→ **Aufgabe 1**
Gib die Einträge von der Zeile mit "left wrist: (244, 597, 21)" bis einschließlich der Zeile mit "right shoulder: (768, 236, 4)" erneut wieder und tausche dabei "ankle" gegen "foot" aus, ohne sonst etwas zu verändern.
++++ Ausgewählter Textauszug ++++
New York Das Colors ist das erste genossenschaftlich geführte Restaurant Manhattans. Ziel ist es, Migranten respekt­voller zu behandeln. Seine Geschichte ist eng mit 9/11 verwoben

Als vor zehn Jahren der Arbeitsplatz von Fekkak Mamdouh in Flammen aufging, lag er daheim im Bett. Er arbeitete damals als Kellner im Windows on the World, einem Nobelrestaurant im 106. und 107. Stockwerk des Nordturms des World Trade Centers. Am 11. September 2001 hatte Mamdouh Spätdienst und schlief morgens länger. "Meine Schwester rief mich an, ich schaltete den Fernseher ein und sah, wie alles in Flammen stand", erinnert er sich. Die gesamte Frühschicht des Windows on the World starb bei den Terroranschlägen, 73 Menschen.

Wenn man Mamdouh heute an seinem Arbeitsplatz besuchen will, muss man von der Baustelle am Ground Zero ein ganzes Stück nach Norden laufen. In der Nähe des Washington Square findet sich ein eher unscheinbar wirkendes Restaurant mit Glastüren. Aber das Colors ist kein gewöhnliches Lokal. Es hat eine besondere Geschichte, die auch die von Mamdouh ist. Sie erzählt, wie aus den Trümmern der Katastrophe etwas Neues geschaffen wurde.

Gegründet wurde das Colors vor fünf Jahren von 58 Überlebenden des Windows on the World, Einwanderern aus über 20 verschiedenen Ländern, die durch das Unglück ihren Job verloren hatten. Als Immigranten mit dunkler Hautfarbe hatten sie es nach den Anschlägen nicht nur besonders schwer, wieder Arbeit zu finden, oft wurden sie auch zur Zielscheibe von Anfeindungen. Um für ihre Rechte zu kämpfen, schlossen sie sich zusammen und gründeten ein Restaurant, das sich unterscheiden sollte von den anderen in Manhattan - es sollte fair, sozial und immigrantenfreundlich sein. Das Colors war 2006 das erste von einer Arbeiter-Kooperative geführte Restaurant in Manhattan.
++++ Die Einträge ++++
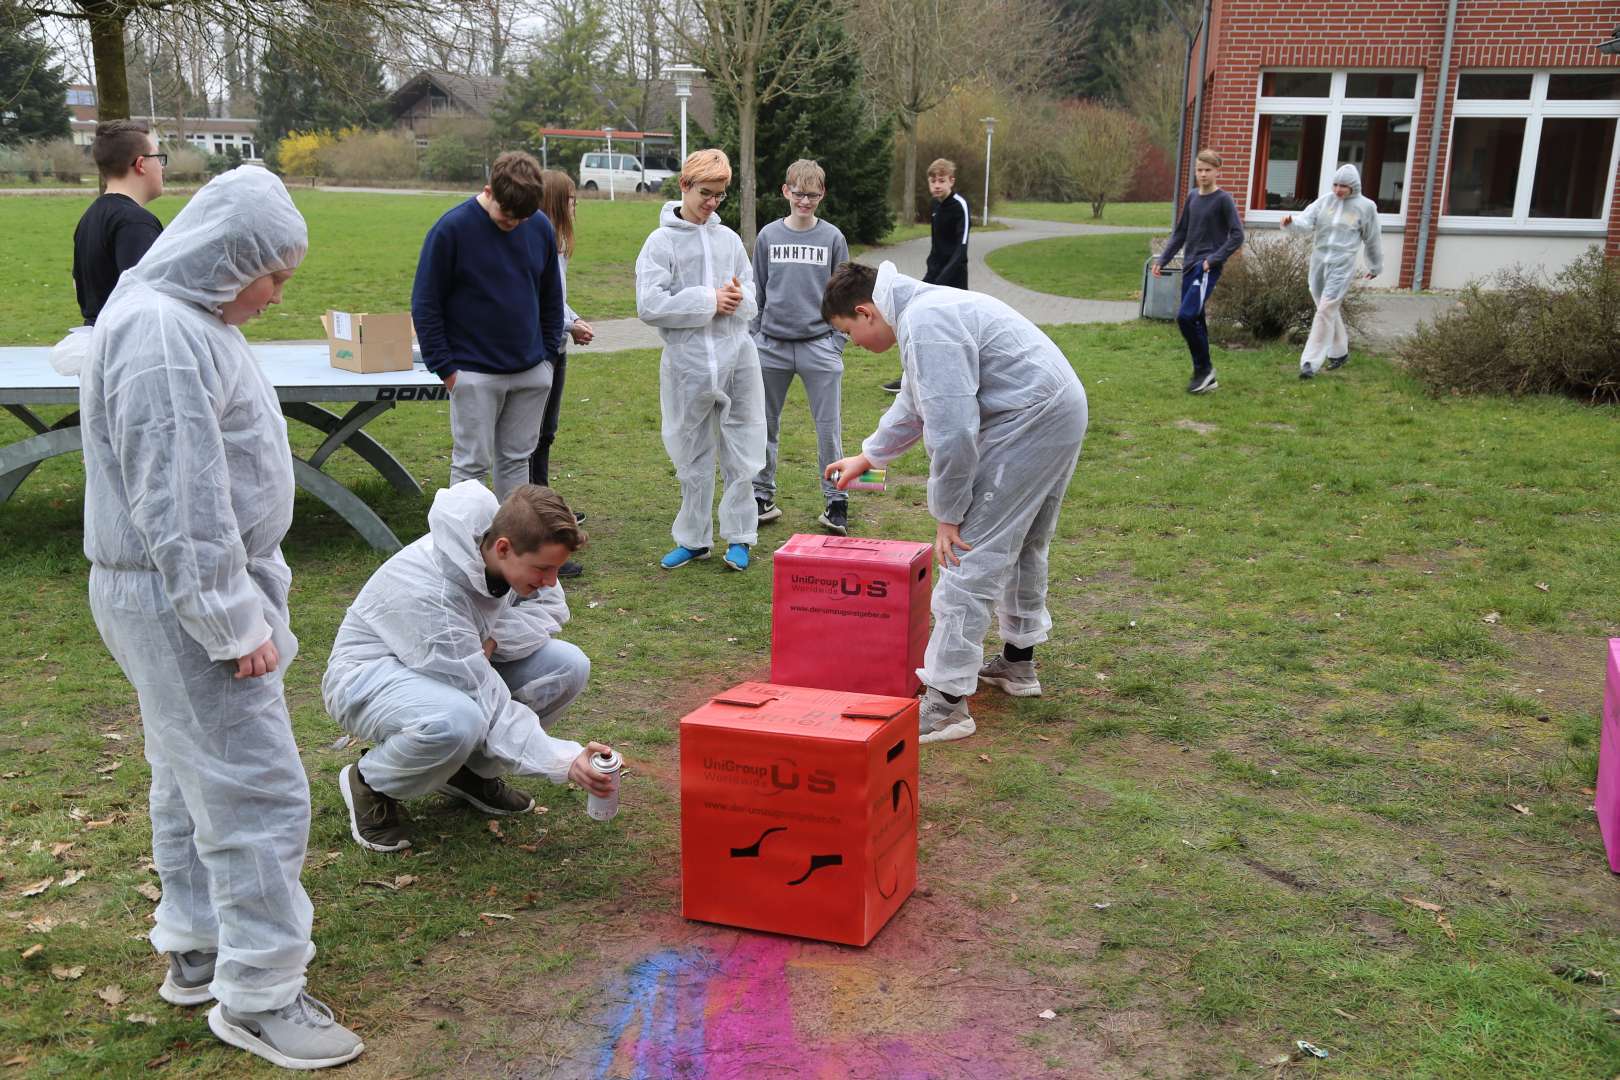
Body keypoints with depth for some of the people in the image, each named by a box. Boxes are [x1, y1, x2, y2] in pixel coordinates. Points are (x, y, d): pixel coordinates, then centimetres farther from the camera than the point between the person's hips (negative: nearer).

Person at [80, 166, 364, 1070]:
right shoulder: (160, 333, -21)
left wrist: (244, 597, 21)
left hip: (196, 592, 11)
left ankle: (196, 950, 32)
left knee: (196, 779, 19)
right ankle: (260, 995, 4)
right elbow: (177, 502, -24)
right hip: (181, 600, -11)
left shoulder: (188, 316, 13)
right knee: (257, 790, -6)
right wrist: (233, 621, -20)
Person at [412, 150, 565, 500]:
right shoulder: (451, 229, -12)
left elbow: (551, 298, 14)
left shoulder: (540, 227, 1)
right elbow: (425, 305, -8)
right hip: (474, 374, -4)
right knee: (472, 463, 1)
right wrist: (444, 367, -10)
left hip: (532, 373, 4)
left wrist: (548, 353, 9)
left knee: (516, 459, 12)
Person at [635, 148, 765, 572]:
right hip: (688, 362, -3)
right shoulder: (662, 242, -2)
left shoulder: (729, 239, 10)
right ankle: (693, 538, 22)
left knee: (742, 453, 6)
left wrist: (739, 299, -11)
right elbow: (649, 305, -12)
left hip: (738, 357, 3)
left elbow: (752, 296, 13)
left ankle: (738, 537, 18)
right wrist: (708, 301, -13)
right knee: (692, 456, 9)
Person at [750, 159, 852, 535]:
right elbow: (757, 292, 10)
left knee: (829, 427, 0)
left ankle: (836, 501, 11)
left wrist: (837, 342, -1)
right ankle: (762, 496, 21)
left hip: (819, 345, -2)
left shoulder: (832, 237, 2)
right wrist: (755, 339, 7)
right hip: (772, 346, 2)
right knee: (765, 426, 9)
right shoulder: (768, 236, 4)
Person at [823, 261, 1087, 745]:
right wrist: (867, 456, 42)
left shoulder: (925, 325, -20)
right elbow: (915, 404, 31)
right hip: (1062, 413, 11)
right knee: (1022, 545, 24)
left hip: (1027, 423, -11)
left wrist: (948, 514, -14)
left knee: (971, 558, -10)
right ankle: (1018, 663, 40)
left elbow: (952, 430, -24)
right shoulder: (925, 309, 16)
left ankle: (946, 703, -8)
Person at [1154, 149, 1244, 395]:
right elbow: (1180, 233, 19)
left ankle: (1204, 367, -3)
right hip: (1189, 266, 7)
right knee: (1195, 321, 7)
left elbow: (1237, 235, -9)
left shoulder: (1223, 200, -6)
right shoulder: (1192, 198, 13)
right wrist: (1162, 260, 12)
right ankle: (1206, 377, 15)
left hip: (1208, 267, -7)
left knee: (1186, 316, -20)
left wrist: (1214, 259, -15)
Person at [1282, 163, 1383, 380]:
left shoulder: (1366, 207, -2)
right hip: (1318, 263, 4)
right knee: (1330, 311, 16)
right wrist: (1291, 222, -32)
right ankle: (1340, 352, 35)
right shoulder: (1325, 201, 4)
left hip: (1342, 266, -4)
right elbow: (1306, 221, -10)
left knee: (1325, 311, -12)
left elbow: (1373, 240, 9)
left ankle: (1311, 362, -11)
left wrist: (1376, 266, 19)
++++
++++ Die Einträge ++++
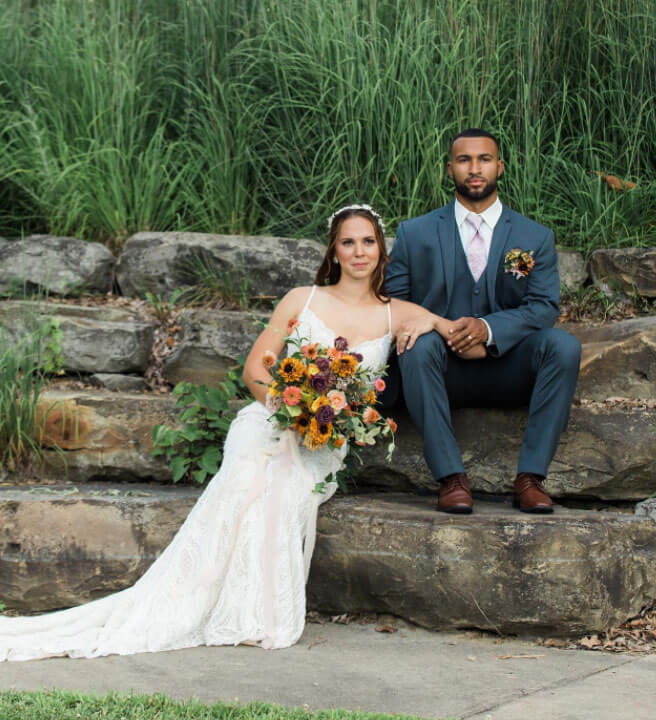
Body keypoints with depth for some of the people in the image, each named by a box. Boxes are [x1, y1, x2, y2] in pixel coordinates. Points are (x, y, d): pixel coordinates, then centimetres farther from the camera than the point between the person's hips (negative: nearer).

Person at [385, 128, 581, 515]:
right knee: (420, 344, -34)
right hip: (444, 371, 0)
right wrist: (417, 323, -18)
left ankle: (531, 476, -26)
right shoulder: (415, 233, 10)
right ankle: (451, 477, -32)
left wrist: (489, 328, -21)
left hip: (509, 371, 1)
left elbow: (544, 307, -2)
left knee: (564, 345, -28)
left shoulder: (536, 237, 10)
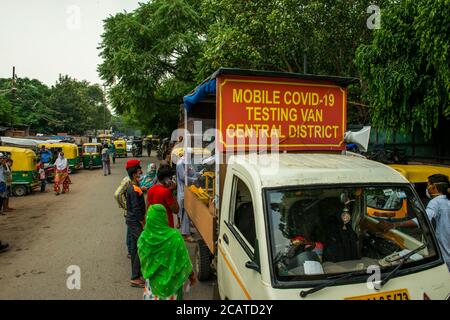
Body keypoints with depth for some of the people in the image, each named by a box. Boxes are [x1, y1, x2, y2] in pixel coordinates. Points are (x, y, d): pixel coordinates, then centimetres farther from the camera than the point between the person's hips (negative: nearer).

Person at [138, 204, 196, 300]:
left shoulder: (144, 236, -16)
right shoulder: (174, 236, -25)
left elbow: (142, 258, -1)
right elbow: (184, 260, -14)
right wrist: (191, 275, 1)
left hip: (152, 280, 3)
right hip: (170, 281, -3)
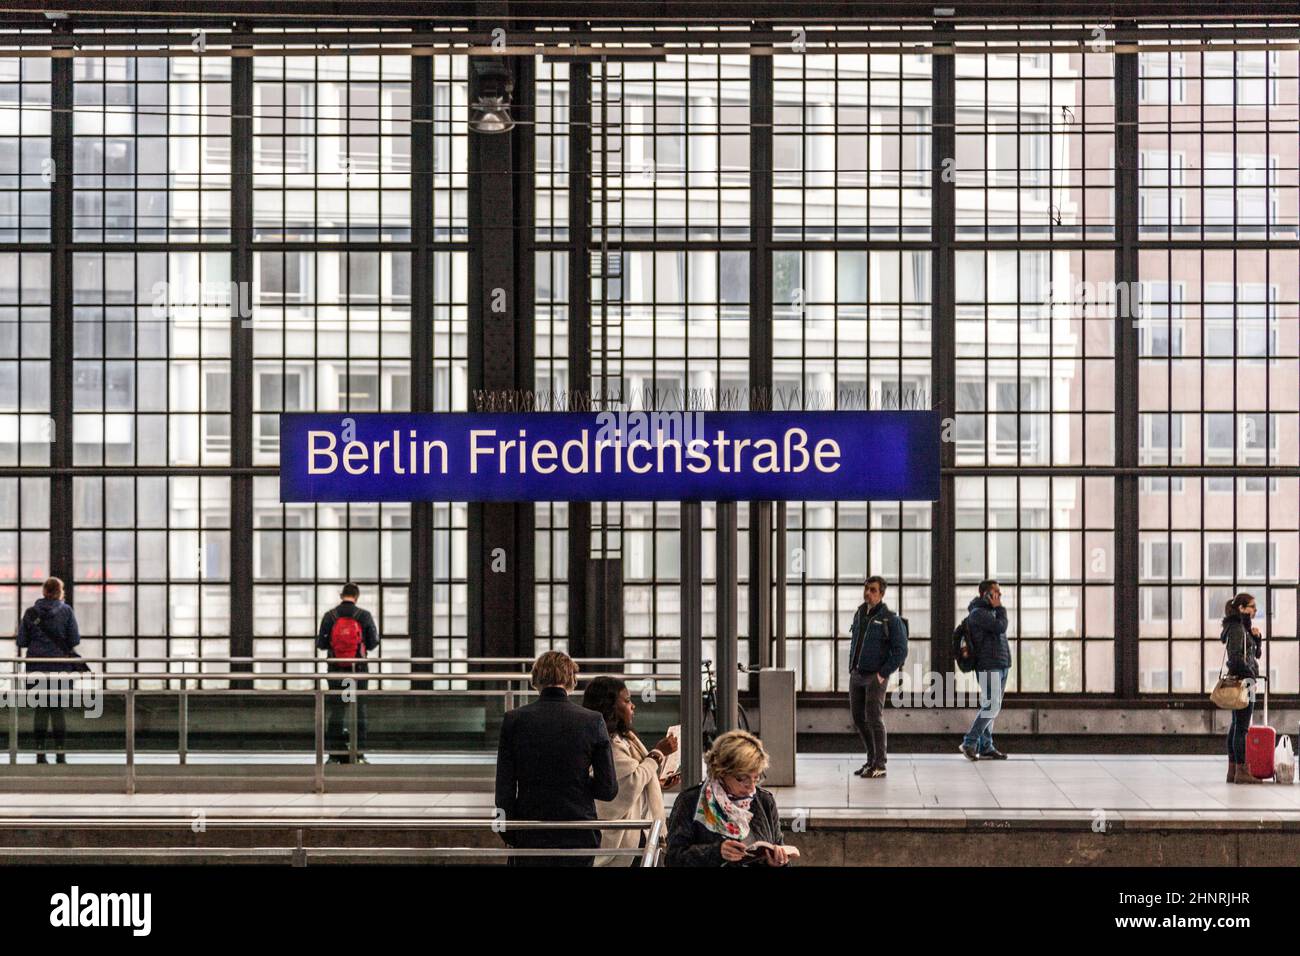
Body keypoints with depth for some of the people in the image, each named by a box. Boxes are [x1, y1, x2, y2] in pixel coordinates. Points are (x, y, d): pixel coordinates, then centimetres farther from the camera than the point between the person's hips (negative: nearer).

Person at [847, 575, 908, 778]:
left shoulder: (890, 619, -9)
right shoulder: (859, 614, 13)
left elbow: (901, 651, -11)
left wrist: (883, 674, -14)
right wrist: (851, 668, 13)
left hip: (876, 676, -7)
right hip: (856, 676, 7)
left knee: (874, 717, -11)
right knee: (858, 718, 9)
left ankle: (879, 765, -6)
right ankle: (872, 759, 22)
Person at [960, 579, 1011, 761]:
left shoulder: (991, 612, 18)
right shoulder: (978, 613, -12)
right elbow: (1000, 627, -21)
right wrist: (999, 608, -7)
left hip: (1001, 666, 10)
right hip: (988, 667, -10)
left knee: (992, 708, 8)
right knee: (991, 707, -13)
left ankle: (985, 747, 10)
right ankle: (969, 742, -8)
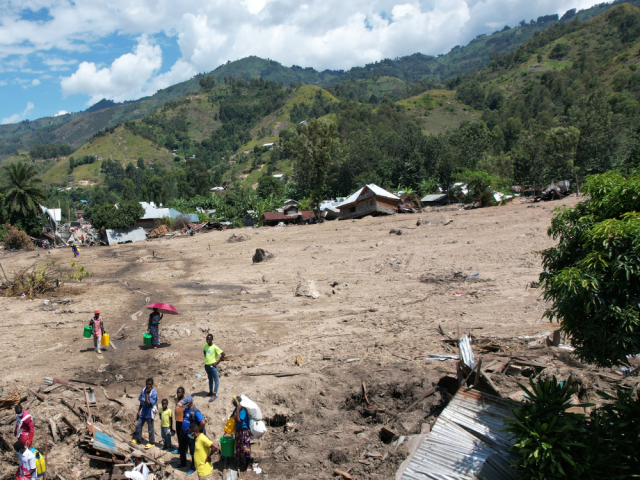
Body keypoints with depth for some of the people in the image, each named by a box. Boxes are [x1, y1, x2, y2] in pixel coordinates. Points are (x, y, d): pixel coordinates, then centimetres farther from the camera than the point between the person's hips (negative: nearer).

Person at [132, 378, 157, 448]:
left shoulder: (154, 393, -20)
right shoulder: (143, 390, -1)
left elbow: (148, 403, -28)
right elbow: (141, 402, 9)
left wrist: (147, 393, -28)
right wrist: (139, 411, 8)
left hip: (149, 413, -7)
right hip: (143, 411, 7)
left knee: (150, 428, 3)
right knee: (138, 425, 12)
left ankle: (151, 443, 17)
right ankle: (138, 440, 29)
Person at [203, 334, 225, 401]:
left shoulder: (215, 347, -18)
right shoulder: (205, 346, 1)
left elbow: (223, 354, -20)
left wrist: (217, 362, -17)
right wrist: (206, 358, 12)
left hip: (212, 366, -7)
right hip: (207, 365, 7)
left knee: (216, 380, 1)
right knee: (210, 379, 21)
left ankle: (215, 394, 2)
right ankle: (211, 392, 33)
++++
→ **Aufgabe 2**
Schreibe den Artikel über das New Yorker Restaurant Colors im Anschluss an seinen letzten Satz weiter.

→ **Antwort 1**
left wrist: (244, 597, 21)
left hip: (196, 592, 11)
left foot: (196, 950, 32)
left knee: (196, 779, 19)
right foot: (260, 995, 4)
right elbow: (177, 502, -24)
right hip: (181, 600, -11)
left shoulder: (188, 316, 13)
right knee: (257, 790, -6)
right wrist: (233, 621, -20)
Person at [412, 150, 565, 500]:
right shoulder: (451, 229, -12)
left elbow: (551, 298, 14)
left shoulder: (540, 227, 1)
right elbow: (425, 305, -8)
right hip: (474, 374, -4)
right knee: (472, 463, 1)
right wrist: (444, 367, -10)
left hip: (532, 373, 4)
left wrist: (548, 353, 9)
left knee: (516, 459, 12)
Person at [635, 148, 765, 572]:
right hip: (688, 362, -3)
right shoulder: (662, 242, -2)
left shoulder: (729, 239, 10)
right foot: (693, 538, 22)
left knee: (742, 453, 6)
left wrist: (739, 299, -11)
right elbow: (649, 305, -12)
left hip: (738, 357, 3)
left elbow: (752, 296, 13)
left foot: (738, 537, 18)
right wrist: (708, 301, -13)
right knee: (692, 456, 9)
Person at [750, 159, 852, 535]:
right elbow: (757, 292, 10)
left knee: (829, 427, 0)
left foot: (836, 501, 11)
left wrist: (837, 342, -1)
right foot: (762, 496, 21)
left hip: (819, 345, -2)
left shoulder: (832, 237, 2)
right wrist: (755, 339, 7)
right hip: (772, 346, 2)
right knee: (765, 426, 9)
right shoulder: (768, 236, 4)

→ **Antwort 2**
Tritt man durch die Glastüren ein, gelangt man in einen langgestreckten Raum, der im Art-déco-Stil gehalten ist. Wände und Interieur sind aus dunklem Holz. Nur Details deuten auf den multikulturellen Einfluss hin. An der Wand hängt eine Weltkarte, es läuft lateinamerikanische Musik. Das Personal stammt von überall her: Mitbegründer Mamdouh ist in Marokko geboren, Managerin Shardha Young kommt aus Papa-Neuginea und Hilfskoch Oscar Galindo aus Mexiko. Beide sind aber erst nach der Gründung dazugekommen.

Doch verbunden fühlen sie sich alle durch den 11. September 2001. Auch Young und Galindo arbeiteten damals nur wenige Häuserblocks vom World Trade Center entfernt. "Ich saß in der U-Bahn fest", sagt Young. "Ich hatte Glück." Galindo hingegen war an dem Tag bei der Arbeit. Als sein Chef ihm von den Meldungen erzählte, konnte er es zunächst nicht glauben. "Draußen sah ich den ganzen Staub und die blutenden Menschen. Dann brachte ich mich in Sicherheit." Nach den Anschlägen verlor auch er seinen Job. "Ich hatte nichts mehr", sagt er. Die Suche nach einer neuen Arbeit war extrem schwierig, die Gastronomie- und Tourismusbranche lagen am Boden.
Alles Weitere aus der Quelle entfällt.